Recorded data

*****

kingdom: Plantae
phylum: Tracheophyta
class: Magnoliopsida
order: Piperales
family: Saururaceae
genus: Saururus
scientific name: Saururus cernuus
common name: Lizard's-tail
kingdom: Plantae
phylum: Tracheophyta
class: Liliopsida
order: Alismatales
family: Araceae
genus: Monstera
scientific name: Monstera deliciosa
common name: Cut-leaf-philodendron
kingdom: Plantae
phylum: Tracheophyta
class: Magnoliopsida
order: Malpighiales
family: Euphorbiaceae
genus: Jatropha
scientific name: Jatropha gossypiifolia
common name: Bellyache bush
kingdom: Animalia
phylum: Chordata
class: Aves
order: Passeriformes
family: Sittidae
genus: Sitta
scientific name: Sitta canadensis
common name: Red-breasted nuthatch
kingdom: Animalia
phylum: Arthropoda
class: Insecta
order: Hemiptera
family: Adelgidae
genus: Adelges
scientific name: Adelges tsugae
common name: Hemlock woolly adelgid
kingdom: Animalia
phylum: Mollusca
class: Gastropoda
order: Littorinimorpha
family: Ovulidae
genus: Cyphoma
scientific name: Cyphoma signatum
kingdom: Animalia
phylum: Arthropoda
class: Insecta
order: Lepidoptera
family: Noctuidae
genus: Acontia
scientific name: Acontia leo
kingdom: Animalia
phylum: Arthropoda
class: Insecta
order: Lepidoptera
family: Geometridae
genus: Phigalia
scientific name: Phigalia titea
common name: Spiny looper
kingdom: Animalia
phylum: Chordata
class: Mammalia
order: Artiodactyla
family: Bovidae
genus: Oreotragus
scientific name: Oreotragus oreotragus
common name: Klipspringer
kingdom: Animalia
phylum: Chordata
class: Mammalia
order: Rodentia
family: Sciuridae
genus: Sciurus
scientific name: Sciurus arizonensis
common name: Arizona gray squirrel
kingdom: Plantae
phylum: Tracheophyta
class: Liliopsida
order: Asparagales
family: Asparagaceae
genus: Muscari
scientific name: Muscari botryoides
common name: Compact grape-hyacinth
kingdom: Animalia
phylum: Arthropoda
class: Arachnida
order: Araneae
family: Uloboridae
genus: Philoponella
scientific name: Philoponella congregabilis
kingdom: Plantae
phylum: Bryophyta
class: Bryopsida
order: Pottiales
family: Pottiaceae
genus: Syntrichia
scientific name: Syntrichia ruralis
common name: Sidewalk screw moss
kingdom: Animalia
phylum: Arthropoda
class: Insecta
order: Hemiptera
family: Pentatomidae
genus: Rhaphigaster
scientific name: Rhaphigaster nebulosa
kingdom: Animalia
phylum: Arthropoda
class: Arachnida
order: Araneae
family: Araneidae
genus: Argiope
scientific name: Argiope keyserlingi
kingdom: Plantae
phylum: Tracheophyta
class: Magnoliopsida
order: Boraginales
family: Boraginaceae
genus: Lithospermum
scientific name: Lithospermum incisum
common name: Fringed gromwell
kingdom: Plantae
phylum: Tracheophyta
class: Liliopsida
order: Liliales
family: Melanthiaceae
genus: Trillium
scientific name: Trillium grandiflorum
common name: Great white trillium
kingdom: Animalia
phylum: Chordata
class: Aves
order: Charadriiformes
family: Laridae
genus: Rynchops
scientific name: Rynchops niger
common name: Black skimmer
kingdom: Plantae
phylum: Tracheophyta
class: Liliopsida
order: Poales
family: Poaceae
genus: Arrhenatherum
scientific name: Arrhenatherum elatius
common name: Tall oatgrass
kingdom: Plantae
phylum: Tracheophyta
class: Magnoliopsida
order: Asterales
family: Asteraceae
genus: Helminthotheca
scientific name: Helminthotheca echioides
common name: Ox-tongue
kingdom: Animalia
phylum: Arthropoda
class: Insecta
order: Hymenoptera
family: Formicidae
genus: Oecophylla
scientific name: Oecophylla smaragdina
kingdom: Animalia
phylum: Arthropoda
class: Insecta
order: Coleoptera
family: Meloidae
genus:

*****

» **WRITTEN INSTRUCTION**: Rewrite the listing from the line with "family: Laridae" through the end, putting "vernacular name" wherever "common name" appears and keeping everything else the same.

» **OUTPUT OF THE TASK**:
family: Laridae
genus: Rynchops
scientific name: Rynchops niger
vernacular name: Black skimmer
kingdom: Plantae
phylum: Tracheophyta
class: Liliopsida
order: Poales
family: Poaceae
genus: Arrhenatherum
scientific name: Arrhenatherum elatius
vernacular name: Tall oatgrass
kingdom: Plantae
phylum: Tracheophyta
class: Magnoliopsida
order: Asterales
family: Asteraceae
genus: Helminthotheca
scientific name: Helminthotheca echioides
vernacular name: Ox-tongue
kingdom: Animalia
phylum: Arthropoda
class: Insecta
order: Hymenoptera
family: Formicidae
genus: Oecophylla
scientific name: Oecophylla smaragdina
kingdom: Animalia
phylum: Arthropoda
class: Insecta
order: Coleoptera
family: Meloidae
genus:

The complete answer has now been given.